Sophia Morgan

Personal information
- Full name: Sophia Frances Morgan
- Born: 5 August 2003 (age 22) Fiji

Sailing career
- Sport: Sailing
- Classes: Laser Radial; Starling;

Medal record
Sailing
Representing Fiji
Pacific Games
| Silver medal – second place | 2019 Apia | Laser Radial team |
| Silver medal – second place | 2023 Honiara | Laser Radial individual |
| Silver medal – second place | 2023 Honiara | Laser Radial team |

= Sophia Morgan =

Fijian sailor

Sophia Frances Morgan (born 5 August 2003) is a Fijian sailor, who came second in the Women's Laser Radial team event at the 2019 Pacific Games, and the individual and team events at the 2023 Pacific Games. She competed in the laser radial event at the delayed 2020 Summer Olympics, and has qualified for the 2024 Summer Olympics.

==Personal life==
Morgan grew up in Lami, Fiji, and as a youngster, she played football in Rewa. Morgan moved to New Zealand for high school. She has studied at Epsom Girls' Grammar School in Auckland, New Zealand. and later biomedicine at the University of Auckland. Her father is also a sailor.

==Career==
Morgan started sailing at the Royal Suva Yacht Club. She moved to New Zealand to compete in higher-level sailing events. She came second in the Women's Laser Radial team event at the 2019 Pacific Games, alongside Nelle Leenders. In January 2020, she competed at the joint Australian and Oceania Championships, and the Australian Youth Championships.
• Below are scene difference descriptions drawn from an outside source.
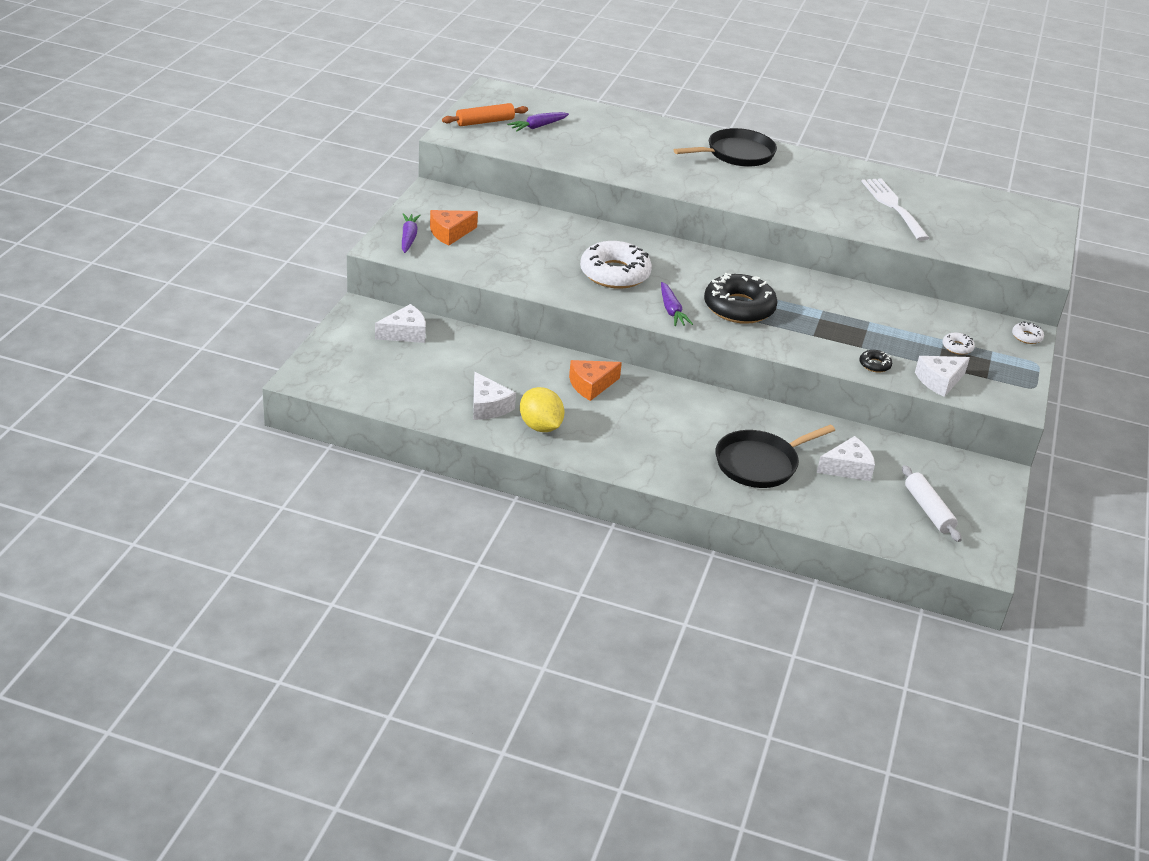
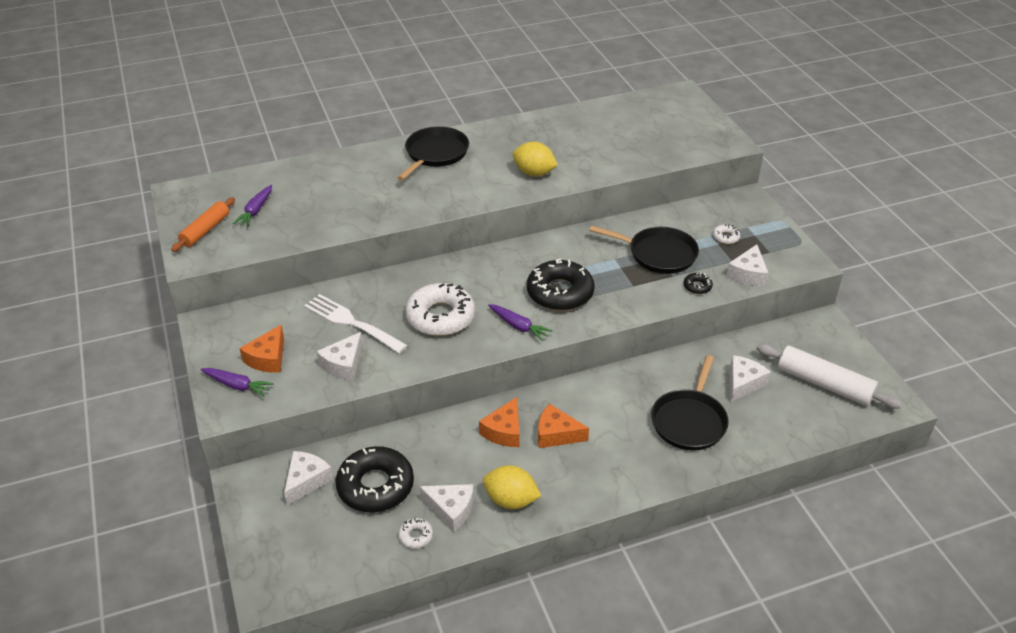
camera: 35 degrees left, 5 degrees up
purple carrot [402,213,421,253] -> purple carrot turned 150 degrees clockwise [201,368,274,397]
white fork [861,178,929,241] -> white fork moved to [304,294,408,354]
white rolling pin [902,465,962,542] -> white rolling pin [756,344,902,409], size x1.51
white donut [1012,321,1044,344] -> white donut moved to [398,518,433,549]
none -> white cheese [316,332,363,381]
none -> black donut [336,446,414,513]
none -> yellow lemon [513,142,558,176]
none -> orange cheese [538,404,589,448]
none -> black pan [590,226,699,274]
At the 2020 Women's Laser Radial World Championship, Morgan was the best place sailor from the Oceania region. As a result, she qualified for the 2020 Summer Olympics. She participated in the laser radial event, and was the only Fijian sailor at the Games. After qualifying for the Olympics, Morgan was invited to train with the New Zealand Youth sailing squad. She also received a scholarship from the International Olympic Committee to fund her appearance at the Games. In March 2020, Morgan came third in a college schools Starling class event.

In January 2021, she came second in the youth event at the New Zealand Laser National Championships, and in April, she came second in the Girl's Youth Laser Radial event at the Oceanbridge NZL Sailing Regatta. In May, she was the third woman, and seventh overall, at the NSFW Laser Championships. She came third in two races at the event. At the Olympics, Morgan finished 42nd overall.

Morgan was given an International Olympic Committee scholarship to aid her attempt to qualify for the 2024 Summer Olympics in Paris. At the 2023 Pacific Games, she finished second in the individual and team events, and in December 2023, she was confirmed as qualified for the Olympics.